**Task requirements**
Please reproduce the lines of the items beginning with the line containing "Kontaktdaten" and continuing through the line containing "классический выбор - Карловы", with both of those lines included.

**Available data**
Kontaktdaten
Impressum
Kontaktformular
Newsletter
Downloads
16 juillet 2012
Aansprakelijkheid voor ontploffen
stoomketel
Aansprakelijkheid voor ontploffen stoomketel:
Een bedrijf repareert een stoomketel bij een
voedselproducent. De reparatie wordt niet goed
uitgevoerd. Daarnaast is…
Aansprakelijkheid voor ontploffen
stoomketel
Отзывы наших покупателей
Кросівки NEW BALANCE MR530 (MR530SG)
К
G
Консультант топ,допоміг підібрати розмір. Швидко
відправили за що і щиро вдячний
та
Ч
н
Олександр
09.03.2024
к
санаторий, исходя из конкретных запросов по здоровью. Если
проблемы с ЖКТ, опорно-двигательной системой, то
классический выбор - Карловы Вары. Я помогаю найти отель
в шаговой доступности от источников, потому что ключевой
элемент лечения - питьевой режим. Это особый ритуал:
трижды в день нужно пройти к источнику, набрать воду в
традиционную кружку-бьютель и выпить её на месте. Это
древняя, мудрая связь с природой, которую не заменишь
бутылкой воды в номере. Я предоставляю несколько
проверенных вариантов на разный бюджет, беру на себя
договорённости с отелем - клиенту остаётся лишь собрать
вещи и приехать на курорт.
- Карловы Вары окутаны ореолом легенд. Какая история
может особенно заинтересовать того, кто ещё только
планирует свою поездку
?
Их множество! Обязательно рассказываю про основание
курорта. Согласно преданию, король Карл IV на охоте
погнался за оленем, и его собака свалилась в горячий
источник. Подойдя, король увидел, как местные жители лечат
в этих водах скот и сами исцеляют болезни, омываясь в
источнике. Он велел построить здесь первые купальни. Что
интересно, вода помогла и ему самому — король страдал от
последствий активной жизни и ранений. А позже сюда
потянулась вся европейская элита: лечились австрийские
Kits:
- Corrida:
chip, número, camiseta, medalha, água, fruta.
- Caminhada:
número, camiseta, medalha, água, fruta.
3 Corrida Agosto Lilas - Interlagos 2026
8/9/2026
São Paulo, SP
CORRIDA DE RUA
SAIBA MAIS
---
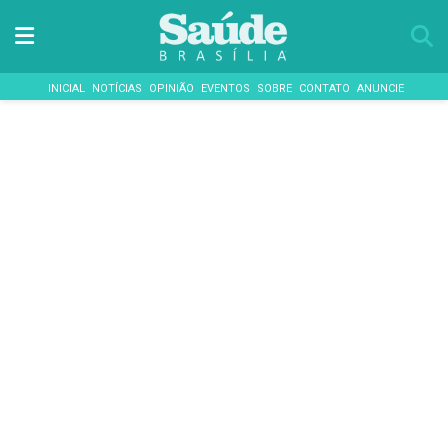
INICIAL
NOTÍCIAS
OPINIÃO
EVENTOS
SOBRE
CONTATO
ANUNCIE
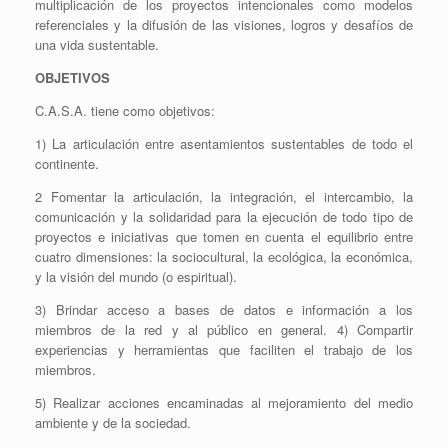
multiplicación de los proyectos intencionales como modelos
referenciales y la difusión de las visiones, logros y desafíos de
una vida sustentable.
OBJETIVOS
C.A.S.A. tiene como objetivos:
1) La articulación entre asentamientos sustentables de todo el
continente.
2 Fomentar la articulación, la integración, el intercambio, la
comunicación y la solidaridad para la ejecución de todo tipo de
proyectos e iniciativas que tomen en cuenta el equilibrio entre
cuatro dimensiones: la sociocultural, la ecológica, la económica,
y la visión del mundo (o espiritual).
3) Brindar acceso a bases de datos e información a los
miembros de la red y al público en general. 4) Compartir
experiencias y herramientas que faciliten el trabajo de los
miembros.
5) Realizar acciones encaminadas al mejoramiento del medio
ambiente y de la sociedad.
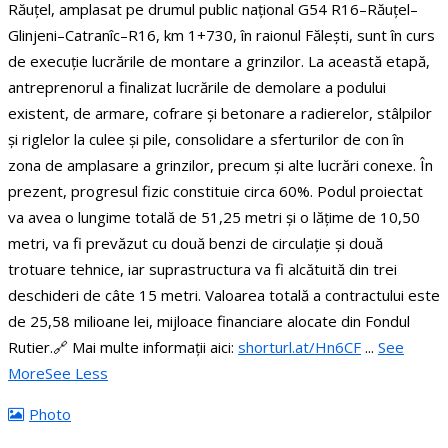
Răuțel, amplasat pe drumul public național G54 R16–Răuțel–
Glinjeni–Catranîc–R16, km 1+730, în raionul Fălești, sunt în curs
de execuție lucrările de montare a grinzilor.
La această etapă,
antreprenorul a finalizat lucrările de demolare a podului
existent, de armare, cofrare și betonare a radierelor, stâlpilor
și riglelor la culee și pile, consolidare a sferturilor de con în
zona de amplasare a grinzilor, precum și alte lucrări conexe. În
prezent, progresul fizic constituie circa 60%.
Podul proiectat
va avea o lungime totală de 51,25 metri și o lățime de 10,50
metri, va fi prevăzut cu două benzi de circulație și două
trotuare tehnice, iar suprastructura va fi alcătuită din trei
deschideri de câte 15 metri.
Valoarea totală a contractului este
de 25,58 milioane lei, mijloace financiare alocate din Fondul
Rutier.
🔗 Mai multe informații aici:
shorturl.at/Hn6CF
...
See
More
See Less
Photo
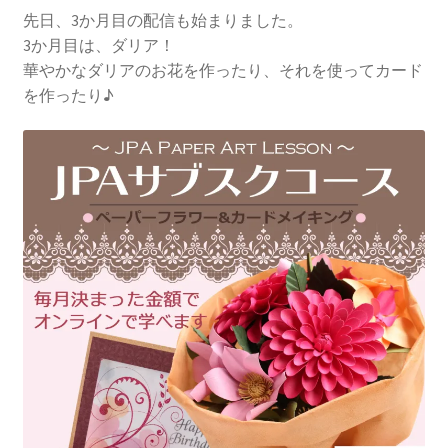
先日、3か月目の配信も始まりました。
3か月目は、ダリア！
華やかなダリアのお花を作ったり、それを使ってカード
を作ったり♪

**Solved exercise**
Kontaktdaten
Impressum
Kontaktformular
Newsletter
Downloads
16 juillet 2012
Aansprakelijkheid voor ontploffen
stoomketel
Aansprakelijkheid voor ontploffen stoomketel:
Een bedrijf repareert een stoomketel bij een
voedselproducent. De reparatie wordt niet goed
uitgevoerd. Daarnaast is…
Aansprakelijkheid voor ontploffen
stoomketel
Отзывы наших покупателей
Кросівки NEW BALANCE MR530 (MR530SG)
К
G
Консультант топ,допоміг підібрати розмір. Швидко
відправили за що і щиро вдячний
та
Ч
н
Олександр
09.03.2024
к
санаторий, исходя из конкретных запросов по здоровью. Если
проблемы с ЖКТ, опорно-двигательной системой, то
классический выбор - Карловы Вары. Я помогаю найти отель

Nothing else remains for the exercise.